# [TASK DIRECTIONS]
Reproduce the entries word for word but drop every picture.
-- -- --
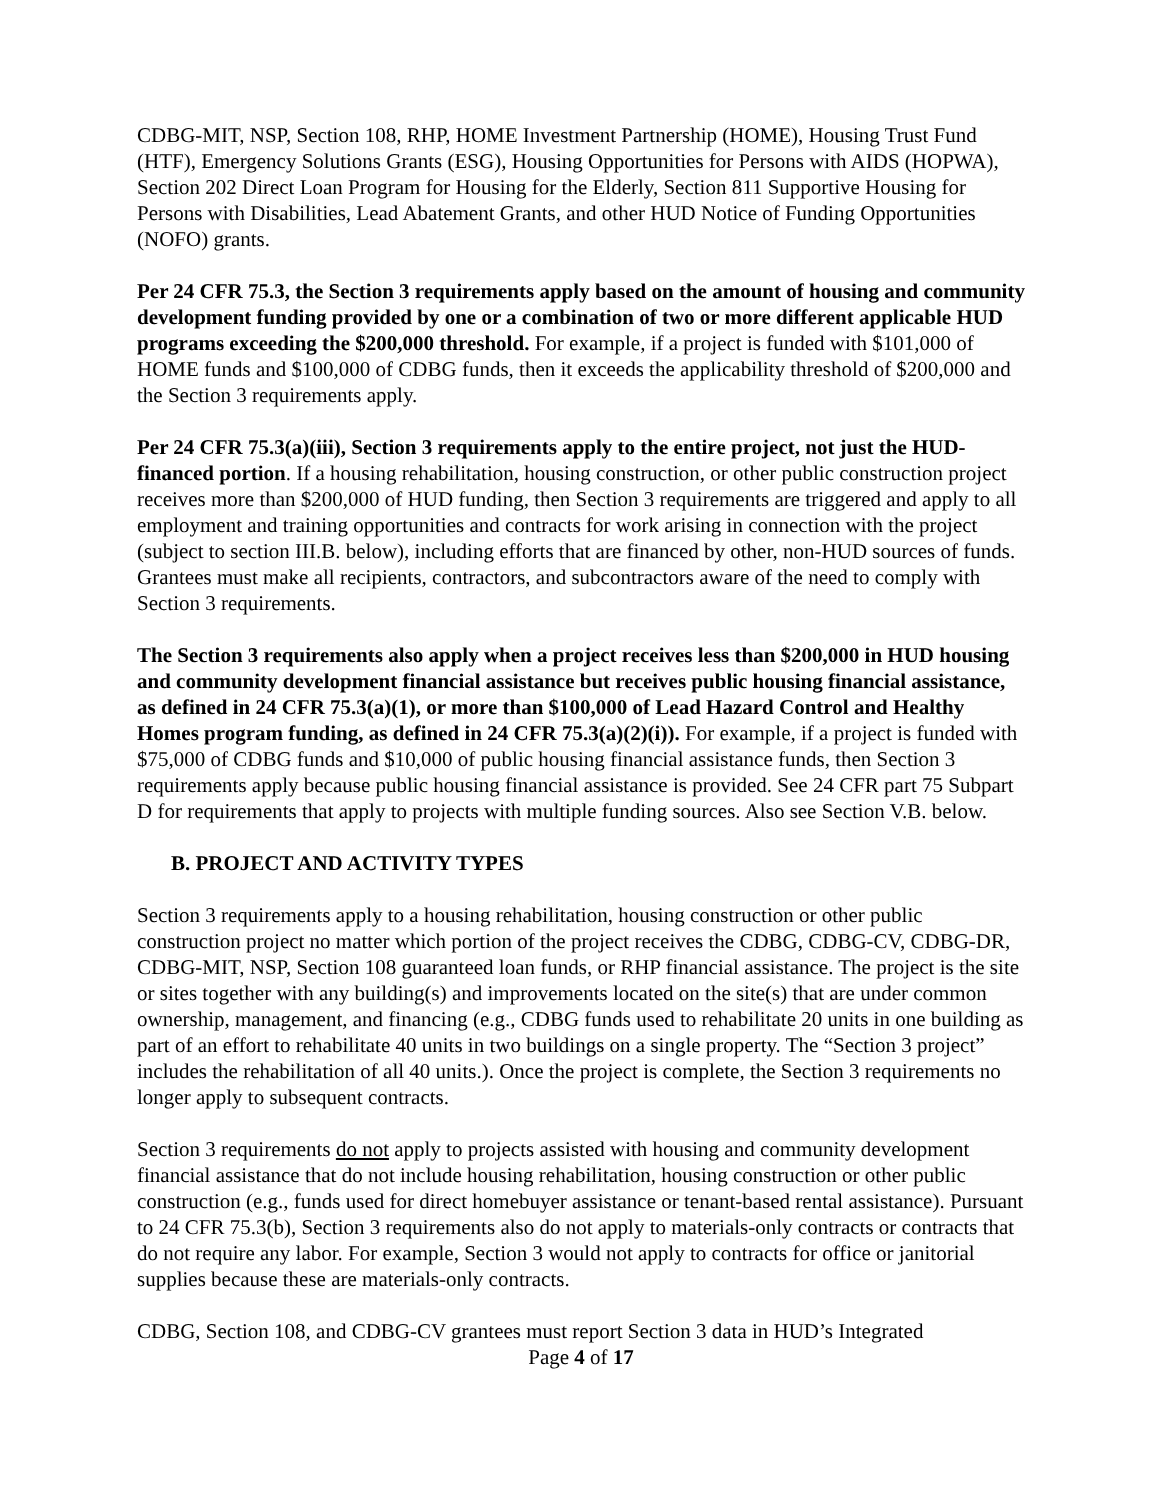CDBG-MIT, NSP, Section 108, RHP, HOME Investment Partnership (HOME), Housing Trust Fund (HTF), Emergency Solutions Grants (ESG), Housing Opportunities for Persons with AIDS (HOPWA), Section 202 Direct Loan Program for Housing for the Elderly, Section 811 Supportive Housing for Persons with Disabilities, Lead Abatement Grants, and other HUD Notice of Funding Opportunities (NOFO) grants.
Per 24 CFR 75.3, the Section 3 requirements apply based on the amount of housing and community development funding provided by one or a combination of two or more different applicable HUD programs exceeding the $200,000 threshold. For example, if a project is funded with $101,000 of HOME funds and $100,000 of CDBG funds, then it exceeds the applicability threshold of $200,000 and the Section 3 requirements apply.
Per 24 CFR 75.3(a)(iii), Section 3 requirements apply to the entire project, not just the HUD-financed portion. If a housing rehabilitation, housing construction, or other public construction project receives more than $200,000 of HUD funding, then Section 3 requirements are triggered and apply to all employment and training opportunities and contracts for work arising in connection with the project (subject to section III.B. below), including efforts that are financed by other, non-HUD sources of funds. Grantees must make all recipients, contractors, and subcontractors aware of the need to comply with Section 3 requirements.
The Section 3 requirements also apply when a project receives less than $200,000 in HUD housing and community development financial assistance but receives public housing financial assistance, as defined in 24 CFR 75.3(a)(1), or more than $100,000 of Lead Hazard Control and Healthy Homes program funding, as defined in 24 CFR 75.3(a)(2)(i)). For example, if a project is funded with $75,000 of CDBG funds and $10,000 of public housing financial assistance funds, then Section 3 requirements apply because public housing financial assistance is provided. See 24 CFR part 75 Subpart D for requirements that apply to projects with multiple funding sources. Also see Section V.B. below.
B. PROJECT AND ACTIVITY TYPES
Section 3 requirements apply to a housing rehabilitation, housing construction or other public construction project no matter which portion of the project receives the CDBG, CDBG-CV, CDBG-DR, CDBG-MIT, NSP, Section 108 guaranteed loan funds, or RHP financial assistance. The project is the site or sites together with any building(s) and improvements located on the site(s) that are under common ownership, management, and financing (e.g., CDBG funds used to rehabilitate 20 units in one building as part of an effort to rehabilitate 40 units in two buildings on a single property. The “Section 3 project” includes the rehabilitation of all 40 units.). Once the project is complete, the Section 3 requirements no longer apply to subsequent contracts.
Section 3 requirements do not apply to projects assisted with housing and community development financial assistance that do not include housing rehabilitation, housing construction or other public construction (e.g., funds used for direct homebuyer assistance or tenant-based rental assistance). Pursuant to 24 CFR 75.3(b), Section 3 requirements also do not apply to materials-only contracts or contracts that do not require any labor. For example, Section 3 would not apply to contracts for office or janitorial supplies because these are materials-only contracts.
CDBG, Section 108, and CDBG-CV grantees must report Section 3 data in HUD’s Integrated
Page 4 of 17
-- -- --
# [THE ANSWER]
CDBG-MIT, NSP, Section 108, RHP, HOME Investment Partnership (HOME), Housing Trust Fund (HTF), Emergency Solutions Grants (ESG), Housing Opportunities for Persons with AIDS (HOPWA), Section 202 Direct Loan Program for Housing for the Elderly, Section 811 Supportive Housing for Persons with Disabilities, Lead Abatement Grants, and other HUD Notice of Funding Opportunities (NOFO) grants.
Per 24 CFR 75.3, the Section 3 requirements apply based on the amount of housing and community development funding provided by one or a combination of two or more different applicable HUD programs exceeding the $200,000 threshold. For example, if a project is funded with $101,000 of HOME funds and $100,000 of CDBG funds, then it exceeds the applicability threshold of $200,000 and the Section 3 requirements apply.
Per 24 CFR 75.3(a)(iii), Section 3 requirements apply to the entire project, not just the HUD-financed portion. If a housing rehabilitation, housing construction, or other public construction project receives more than $200,000 of HUD funding, then Section 3 requirements are triggered and apply to all employment and training opportunities and contracts for work arising in connection with the project (subject to section III.B. below), including efforts that are financed by other, non-HUD sources of funds. Grantees must make all recipients, contractors, and subcontractors aware of the need to comply with Section 3 requirements.
The Section 3 requirements also apply when a project receives less than $200,000 in HUD housing and community development financial assistance but receives public housing financial assistance, as defined in 24 CFR 75.3(a)(1), or more than $100,000 of Lead Hazard Control and Healthy Homes program funding, as defined in 24 CFR 75.3(a)(2)(i)). For example, if a project is funded with $75,000 of CDBG funds and $10,000 of public housing financial assistance funds, then Section 3 requirements apply because public housing financial assistance is provided. See 24 CFR part 75 Subpart D for requirements that apply to projects with multiple funding sources. Also see Section V.B. below.
B. PROJECT AND ACTIVITY TYPES
Section 3 requirements apply to a housing rehabilitation, housing construction or other public construction project no matter which portion of the project receives the CDBG, CDBG-CV, CDBG-DR, CDBG-MIT, NSP, Section 108 guaranteed loan funds, or RHP financial assistance. The project is the site or sites together with any building(s) and improvements located on the site(s) that are under common ownership, management, and financing (e.g., CDBG funds used to rehabilitate 20 units in one building as part of an effort to rehabilitate 40 units in two buildings on a single property. The “Section 3 project” includes the rehabilitation of all 40 units.). Once the project is complete, the Section 3 requirements no longer apply to subsequent contracts.
Section 3 requirements do not apply to projects assisted with housing and community development financial assistance that do not include housing rehabilitation, housing construction or other public construction (e.g., funds used for direct homebuyer assistance or tenant-based rental assistance). Pursuant to 24 CFR 75.3(b), Section 3 requirements also do not apply to materials-only contracts or contracts that do not require any labor. For example, Section 3 would not apply to contracts for office or janitorial supplies because these are materials-only contracts.
CDBG, Section 108, and CDBG-CV grantees must report Section 3 data in HUD’s Integrated
Page 4 of 17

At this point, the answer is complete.